EXERCISE INSTRUCTIONS
In the lines below, find the one that contains "2 | Module 3, Lesson 5 |" and write it out exactly, along with every line that follows it.

PROVIDED MATERIAL
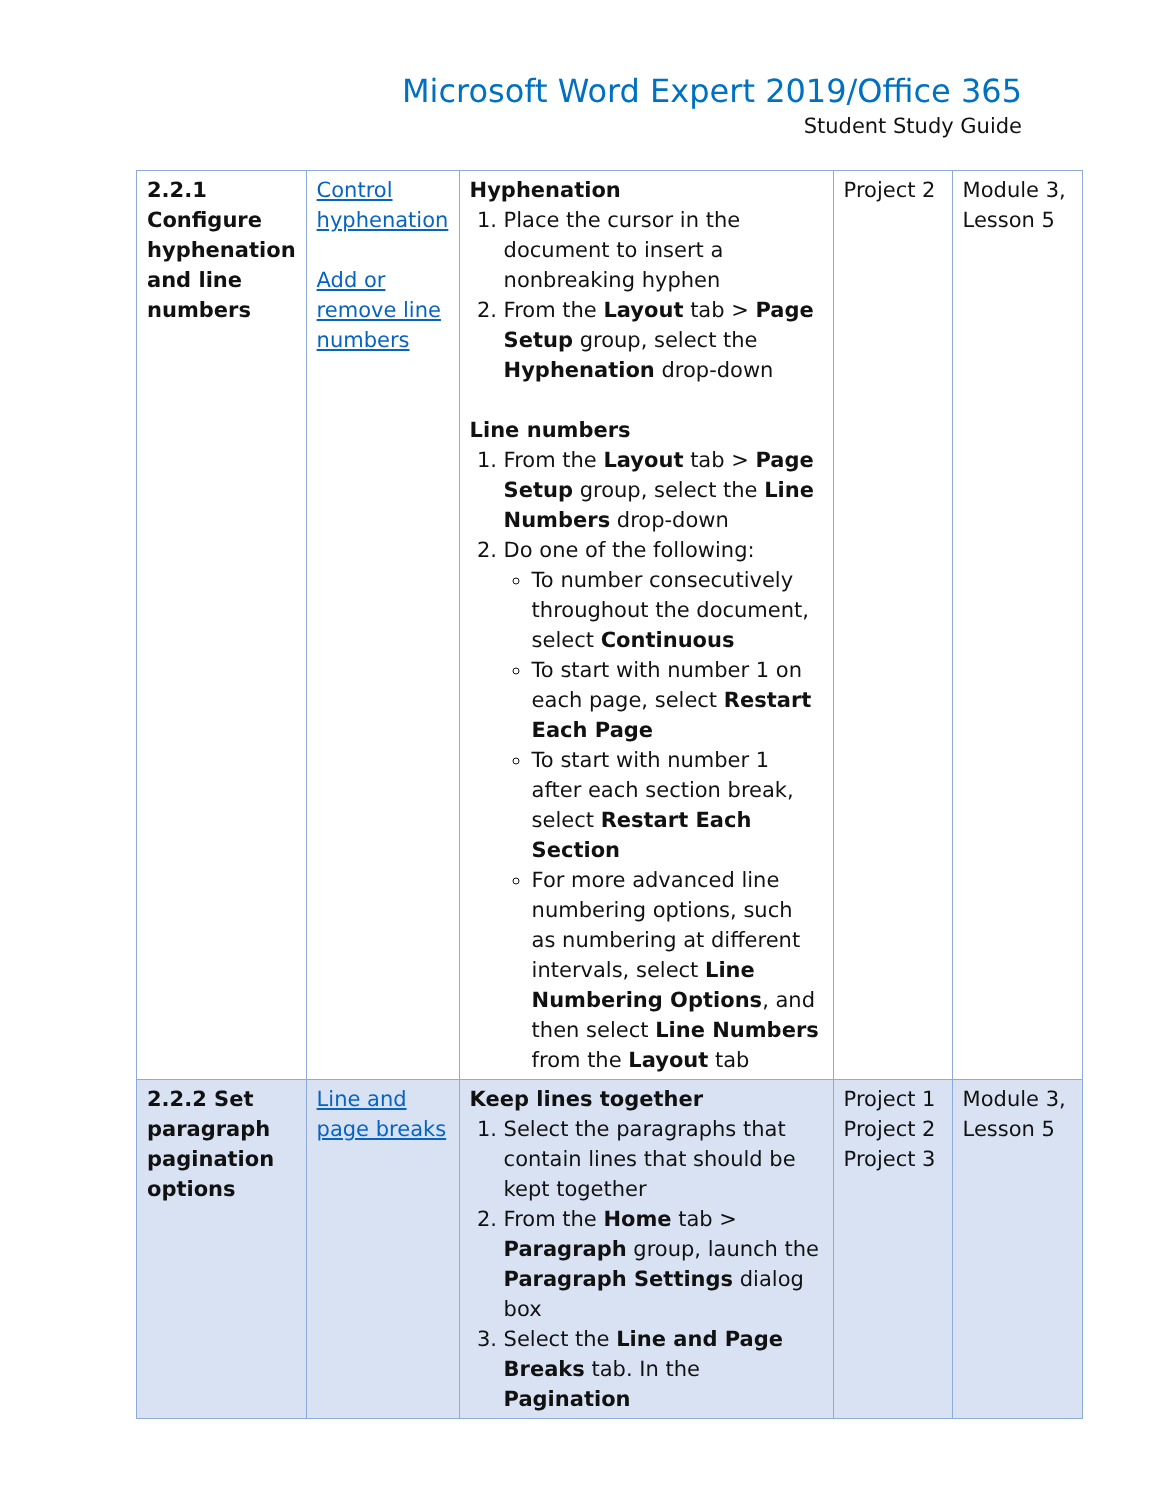Microsoft Word Expert 2019/Office 365
Student Study Guide
| 2.2.1 Configure hyphenation and line numbers | Control hyphenation Add or remove line numbers | Hyphenation 1. Place the cursor in the document to insert a nonbreaking hyphen 2. From the Layout tab > Page Setup group, select the Hyphenation drop-down Line numbers 1. From the Layout tab > Page Setup group, select the Line Numbers drop-down 2. Do one of the following: To number consecutively throughout the document, select Continuous To start with number 1 on each page, select Restart Each Page To start with number 1 after each section break, select Restart Each Section For more advanced line numbering options, such as numbering at different intervals, select Line Numbering Options , and then select Line Numbers from the Layout tab | Project 2 | Module 3, Lesson 5 |
| 2.2.2 Set paragraph pagination options | Line and page breaks | Keep lines together 1. Select the paragraphs that contain lines that should be kept together 2. From the Home tab > Paragraph group, launch the Paragraph Settings dialog box 3. Select the Line and Page Breaks tab. In the Pagination | Project 1 Project 2 Project 3 | Module 3, Lesson 5 |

EXERCISE SOLUTION
| 2.2.1 Configure hyphenation and line numbers | Control hyphenation Add or remove line numbers | Hyphenation 1. Place the cursor in the document to insert a nonbreaking hyphen 2. From the Layout tab > Page Setup group, select the Hyphenation drop-down Line numbers 1. From the Layout tab > Page Setup group, select the Line Numbers drop-down 2. Do one of the following: To number consecutively throughout the document, select Continuous To start with number 1 on each page, select Restart Each Page To start with number 1 after each section break, select Restart Each Section For more advanced line numbering options, such as numbering at different intervals, select Line Numbering Options , and then select Line Numbers from the Layout tab | Project 2 | Module 3, Lesson 5 |
| 2.2.2 Set paragraph pagination options | Line and page breaks | Keep lines together 1. Select the paragraphs that contain lines that should be kept together 2. From the Home tab > Paragraph group, launch the Paragraph Settings dialog box 3. Select the Line and Page Breaks tab. In the Pagination | Project 1 Project 2 Project 3 | Module 3, Lesson 5 |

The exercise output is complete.